Supersecondary structure code (SSSC), which is represented as a conformation term using the letters "H," "S," "T," and "D" for each amino acid peptide unit, can be utilized to look up supersecondary structure motifs like a helix-hairpin-helix (HhH) motif as character strings from the Protein Data Bank (PDB) structure files. The deep neural network-based conformational variability prediction system of protein structures (SSSCPreds) can simultaneously predict locations of protein flexibility or rigidity and the shapes of those regions with high accuracy. The sequence flexibility/rigidity map obtained from SSSCPreds has the prediction accuracy enough to discuss the correlation with the sequence-to-phenotype ones by mutations.

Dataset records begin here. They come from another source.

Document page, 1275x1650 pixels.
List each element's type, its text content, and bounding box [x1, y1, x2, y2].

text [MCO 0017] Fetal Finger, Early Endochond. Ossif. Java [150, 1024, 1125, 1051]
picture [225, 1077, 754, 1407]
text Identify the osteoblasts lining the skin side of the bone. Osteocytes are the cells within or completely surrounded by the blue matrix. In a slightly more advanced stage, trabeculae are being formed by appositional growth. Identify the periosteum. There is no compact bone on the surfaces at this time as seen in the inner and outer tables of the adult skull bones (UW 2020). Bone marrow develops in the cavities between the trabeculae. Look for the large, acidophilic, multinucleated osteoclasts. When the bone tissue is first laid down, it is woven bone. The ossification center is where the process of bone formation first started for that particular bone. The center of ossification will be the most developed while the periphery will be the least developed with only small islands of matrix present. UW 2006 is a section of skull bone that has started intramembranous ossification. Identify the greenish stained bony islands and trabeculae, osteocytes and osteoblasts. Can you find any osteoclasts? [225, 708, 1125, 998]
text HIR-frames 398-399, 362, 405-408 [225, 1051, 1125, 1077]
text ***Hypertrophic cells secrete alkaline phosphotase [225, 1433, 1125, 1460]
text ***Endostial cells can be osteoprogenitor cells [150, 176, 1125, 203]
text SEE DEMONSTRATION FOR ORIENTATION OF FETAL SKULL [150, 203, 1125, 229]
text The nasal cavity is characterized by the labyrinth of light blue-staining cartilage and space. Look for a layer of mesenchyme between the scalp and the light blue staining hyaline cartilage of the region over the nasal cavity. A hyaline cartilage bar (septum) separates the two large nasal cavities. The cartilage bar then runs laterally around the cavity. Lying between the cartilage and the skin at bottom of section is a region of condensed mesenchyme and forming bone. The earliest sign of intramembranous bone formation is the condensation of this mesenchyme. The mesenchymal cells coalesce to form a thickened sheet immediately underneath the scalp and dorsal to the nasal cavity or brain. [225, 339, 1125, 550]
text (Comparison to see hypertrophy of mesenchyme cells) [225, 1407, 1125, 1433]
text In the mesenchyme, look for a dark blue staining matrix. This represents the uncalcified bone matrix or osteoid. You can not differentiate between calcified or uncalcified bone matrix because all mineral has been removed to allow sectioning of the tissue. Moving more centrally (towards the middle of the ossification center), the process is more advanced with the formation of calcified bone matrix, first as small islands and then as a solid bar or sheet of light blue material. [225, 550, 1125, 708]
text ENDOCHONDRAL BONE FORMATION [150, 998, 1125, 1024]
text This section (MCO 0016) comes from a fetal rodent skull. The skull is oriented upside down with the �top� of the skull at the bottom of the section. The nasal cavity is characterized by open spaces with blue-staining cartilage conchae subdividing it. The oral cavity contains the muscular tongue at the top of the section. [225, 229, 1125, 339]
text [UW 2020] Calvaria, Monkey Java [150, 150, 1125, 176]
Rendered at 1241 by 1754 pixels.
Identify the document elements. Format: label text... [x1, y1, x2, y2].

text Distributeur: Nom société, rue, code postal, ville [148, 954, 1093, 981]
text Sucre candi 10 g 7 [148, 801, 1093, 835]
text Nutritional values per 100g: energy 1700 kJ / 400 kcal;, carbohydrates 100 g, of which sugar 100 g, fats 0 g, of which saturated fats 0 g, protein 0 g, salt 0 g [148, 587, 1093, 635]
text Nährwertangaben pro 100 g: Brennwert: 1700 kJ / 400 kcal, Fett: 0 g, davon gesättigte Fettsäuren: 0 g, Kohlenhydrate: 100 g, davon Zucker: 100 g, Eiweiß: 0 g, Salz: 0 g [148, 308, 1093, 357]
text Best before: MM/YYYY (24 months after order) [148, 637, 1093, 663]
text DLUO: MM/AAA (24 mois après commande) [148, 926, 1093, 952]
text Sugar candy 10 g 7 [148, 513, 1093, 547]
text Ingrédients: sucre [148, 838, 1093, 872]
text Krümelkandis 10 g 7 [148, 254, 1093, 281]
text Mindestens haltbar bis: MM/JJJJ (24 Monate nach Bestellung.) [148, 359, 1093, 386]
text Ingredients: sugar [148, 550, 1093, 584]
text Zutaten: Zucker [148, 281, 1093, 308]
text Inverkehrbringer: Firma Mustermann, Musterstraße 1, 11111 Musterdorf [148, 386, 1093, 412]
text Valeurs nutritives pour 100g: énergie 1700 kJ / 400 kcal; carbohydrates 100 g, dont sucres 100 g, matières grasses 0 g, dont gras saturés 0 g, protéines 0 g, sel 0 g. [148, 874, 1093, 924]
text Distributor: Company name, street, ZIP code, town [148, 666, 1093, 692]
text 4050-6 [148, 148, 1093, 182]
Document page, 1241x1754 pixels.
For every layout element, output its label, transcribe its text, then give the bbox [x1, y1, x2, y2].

In this chapter, the protocol of conformational variability prediction methods using SSSC, including the analysis of influenza virus hemagglutinins with amino acid mutations, is described. The conformational variability pattern of hemagglutinins for human influenza A H1N1pdm extremely resembles that of avian influenza A H5N1, except for the furin cleavage site of H5N1. The transition of virus variants is visually understandable from the maps, including the sharply increased flexibility with the insight into the recent unseasonal influenza epidemics in Japan. The prediction accuracy of conformational variability is low for proteins at pH 5 with very few measurement conditions, so this is the limitation of the conformational variability prediction method.
(© 2025. The Author(s), under exclusive license to Springer Science+Business Media, LLC, part of Springer Nature.)